頚椎症は5月に手術が終わっているが、歩きやすくなった、ということはない。どうも腰が安定しない。
リハビリの指導員はしきりに腰の安定を言う。しかし手術前は歩きにくいということはあっても腰が安定しないということはなかった。
入院中ベッドに横になっていたから腰が弱った、ということも考えられるが、そんなに長い入院はしていない。いつ腰が安定しなくなったのか不思議だ。
歩行困難の原因が頚椎症にあったのか、いまだ分からない。医師もそのことには触れない。
首と腰が両方悪くて、当初は腰から手術しましょう、ということだったが、首を先にした。もちろん歩行困難の原因は主に首にある、と判断したからである。
首の手術をすると場合によっては腰が悪化する、ということは医師から聞いている。
10月の半ばに腰の手術をすることにした。医師も、首だけではおさまらないな、と判断したようだ。
歩行困難とここに書いているが、足が動かないとか、前に出ないとか、しびれている、ということはない。
リハビリで指導員が下肢を押しつけてもそれを跳ね返すほどの力はある。しかしお尻から下肢にかけて鈍痛というような痛みがあるのだ。
歩き始めはいいのだが、10メートルも歩くと痛みがきて歩きにくくなる。
この症状はまさにネットで見る腰部脊柱管狭窄症と同じである。
今回の定期検診では1年ぶりにMRIも撮った。ヘルニアもあるようだ。
この尻の痛みさえなければ楽に歩けるのではないか、と思う。痛みに悩んできたからこの予想は直観として意外に当たるかもしれない。
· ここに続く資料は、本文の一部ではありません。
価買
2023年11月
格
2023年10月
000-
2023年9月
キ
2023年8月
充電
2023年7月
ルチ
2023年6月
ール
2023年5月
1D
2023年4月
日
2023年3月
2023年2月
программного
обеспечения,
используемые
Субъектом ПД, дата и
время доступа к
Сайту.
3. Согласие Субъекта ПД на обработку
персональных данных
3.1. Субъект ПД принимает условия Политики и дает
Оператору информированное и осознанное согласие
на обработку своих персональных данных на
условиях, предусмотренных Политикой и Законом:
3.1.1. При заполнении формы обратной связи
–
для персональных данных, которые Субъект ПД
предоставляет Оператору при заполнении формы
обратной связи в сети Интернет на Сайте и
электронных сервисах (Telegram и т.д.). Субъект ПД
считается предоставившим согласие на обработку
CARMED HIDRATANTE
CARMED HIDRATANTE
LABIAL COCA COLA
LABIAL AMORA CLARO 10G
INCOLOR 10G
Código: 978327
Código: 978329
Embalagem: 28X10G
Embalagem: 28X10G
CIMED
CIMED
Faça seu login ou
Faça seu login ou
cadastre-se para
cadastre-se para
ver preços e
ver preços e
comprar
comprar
病気は病名を確定させることで治療が選択される、という仕組みになっている。
病名が確定しなければ治療は始まらないのである。
では病名を間違えたらどうなる、という問題が医療には存在することになる。
癌という病気は、ステージ1とか3といった病状があるわけではない、と思う。
癌は早い遅いはあっても、初期から末期に向かって進行していくものであるから、病期を区切れるものではないはずである。
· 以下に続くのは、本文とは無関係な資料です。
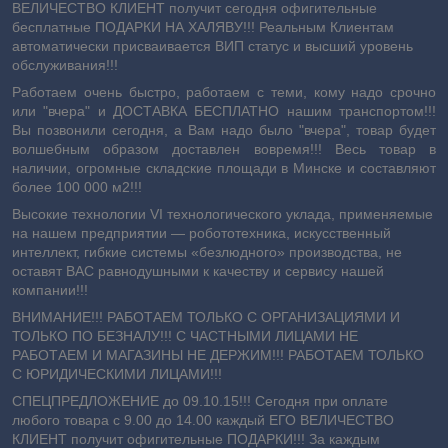
ВЕЛИЧЕСТВО КЛИЕНТ получит сегодня офигительные
бесплатные ПОДАРКИ НА ХАЛЯВУ!!! Реальным Клиентам
автоматически присваивается ВИП статус и высший уровень
обслуживания!!!
Работаем очень быстро, работаем с теми, кому надо срочно
или "вчера" и ДОСТАВКА БЕСПЛАТНО нашим транспортом!!!
Вы позвонили сегодня, а Вам надо было "вчера", товар будет
волшебным образом доставлен вовремя!!! Весь товар в
наличии, огромные складские площади в Минске и составляют
более 100 000 м2!!!
Высокие технологии VI технологического уклада, применяемые
на нашем предприятии ― робототехника, искусственный
интеллект, гибкие системы «безлюдного» производства, не
оставят ВАС равнодушными к качеству и сервису нашей
компании!!!
ВНИМАНИЕ!!! РАБОТАЕМ ТОЛЬКО С ОРГАНИЗАЦИЯМИ И
ТОЛЬКО ПО БЕЗНАЛУ!!! С ЧАСТНЫМИ ЛИЦАМИ НЕ
РАБОТАЕМ И МАГАЗИНЫ НЕ ДЕРЖИМ!!! РАБОТАЕМ ТОЛЬКО
С ЮРИДИЧЕСКИМИ ЛИЦАМИ!!!
СПЕЦПРЕДЛОЖЕНИЕ до 09.10.15!!! Сегодня при оплате
любого товара с 9.00 до 14.00 каждый ЕГО ВЕЛИЧЕСТВО
КЛИЕНТ получит офигительные ПОДАРКИ!!! За каждым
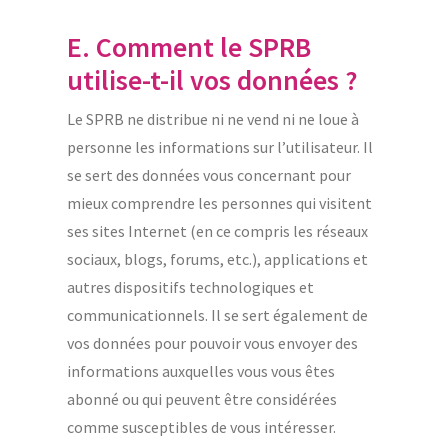
E. Comment le SPRB
utilise-t-il vos données ?
Le SPRB ne distribue ni ne vend ni ne loue à
personne les informations sur l’utilisateur. Il
se sert des données vous concernant pour
mieux comprendre les personnes qui visitent
ses sites Internet (en ce compris les réseaux
sociaux, blogs, forums, etc.), applications et
autres dispositifs technologiques et
communicationnels. Il se sert également de
vos données pour pouvoir vous envoyer des
informations auxquelles vous vous êtes
abonné ou qui peuvent être considérées
comme susceptibles de vous intéresser.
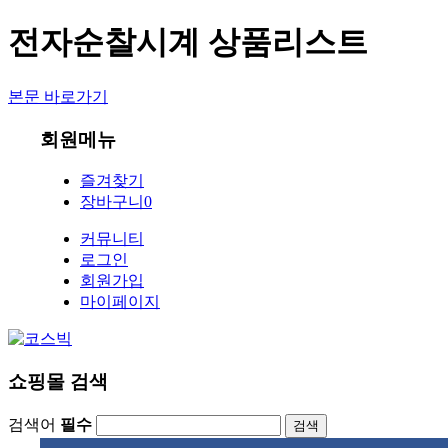
전자순찰시계 상품리스트
본문 바로가기
회원메뉴
즐겨찾기
장바구니
0
커뮤니티
로그인
회원가입
마이페이지
쇼핑몰 검색
검색어
필수
검색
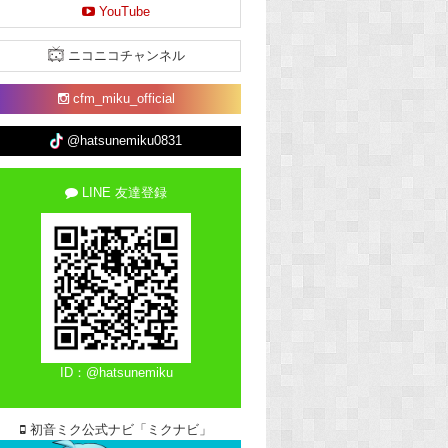
YouTube
ニコニコチャンネル
cfm_miku_official
@hatsunemiku0831
LINE 友達登録
ID：@hatsunemiku
初音ミク公式ナビ「ミクナビ」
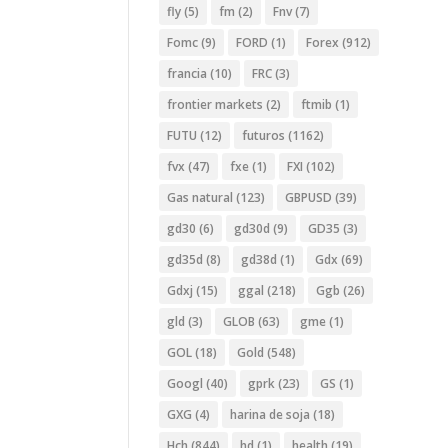
fly
(5)
fm
(2)
Fnv
(7)
Fomc
(9)
FORD
(1)
Forex
(912)
francia
(10)
FRC
(3)
frontier markets
(2)
ftmib
(1)
FUTU
(12)
futuros
(1162)
fvx
(47)
fxe
(1)
FXI
(102)
Gas natural
(123)
GBPUSD
(39)
gd30
(6)
gd30d
(9)
GD35
(3)
gd35d
(8)
gd38d
(1)
Gdx
(69)
Gdxj
(15)
ggal
(218)
Ggb
(26)
gld
(3)
GLOB
(63)
gme
(1)
GOL
(18)
Gold
(548)
Googl
(40)
gprk
(23)
GS
(1)
GXG
(4)
harina de soja
(18)
Hch
(844)
hd
(1)
health
(19)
しかしそれでは治療の術式とでもいうべきものが成立しにくく、そのため人為で病期なるものを決めたのではないか、そんな風に考えている。
したがってステージ1の手術が完璧に行われたものとしても再発・転移は起こるのであり、それは癌は進行していくものである、ということの当然の現象であって、厳密に言えば再発・転移という言い方は正確な言い方ではない、ということになる。
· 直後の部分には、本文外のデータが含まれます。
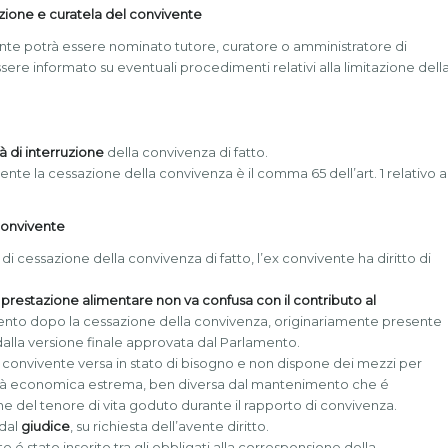
izione e curatela del convivente
ente potrà essere nominato tutore, curatore o amministratore di
sere informato su eventuali procedimenti relativi alla limitazione dell
à di interruzione
della convivenza di fatto.
te la cessazione della convivenza è il comma 65 dell’art. 1 relativo a
 convivente
 di cessazione della convivenza di fatto, l’ex convivente ha diritto di
 prestazione alimentare non va confusa con il contributo al
mento dopo la cessazione della convivenza, originariamente presente
dalla versione finale approvata dal Parlamento.
ex convivente versa in stato di bisogno e non dispone dei mezzi per
coltà economica estrema, ben diversa dal mantenimento che é
ne del tenore di vita goduto durante il rapporto di convivenza.
 dal
giudice
, su richiesta dell’avente diritto.
te é stato inserito tra gli obbligati alla corresponsione della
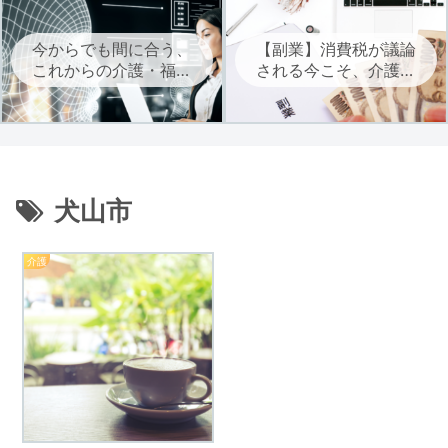
今からでも間に合う、
【副業】消費税が議論
これからの介護・福祉
される今こそ、介護・
に必要なAIを学ぶ
福祉職は自立に向けた
副業を考えよう
犬山市
介護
以前ドクターXというテレビ番組で、子供が痛みを訴える内容のものがあった。確かその痛みは移動する、という設定であったように思う。
なかなかその原因が分からず、その子の性格の悪さみたいなことも描かれているので、子供の嘘ではないかとされる。
しかし痛みが移動する、という子の訴えに関心を持ったドクターXなる女性医師は、体に入ったガラスの破片が痛みの原因で あり、それが体の中を動き回ることにより痛みが移動する、ということを突き止める。
NHKの番組に研修医が病名を当てる番組があった。なかなか面白い番組であった。
しかしこの番組を見ていて気になることがあった。患者が訴える症状がすべて当てはまる病名が正解となっていることである。
それでいいのであろうが、医者にかかる身としては少々気になることがある。当てはまらない症状というものがあるはずだ、と思うからである。
最新の医療器具を備えた大病院の中で、病気の原因が一片のガラスにあることに気がつくドクターX。なかなかうまい脚本だと思う。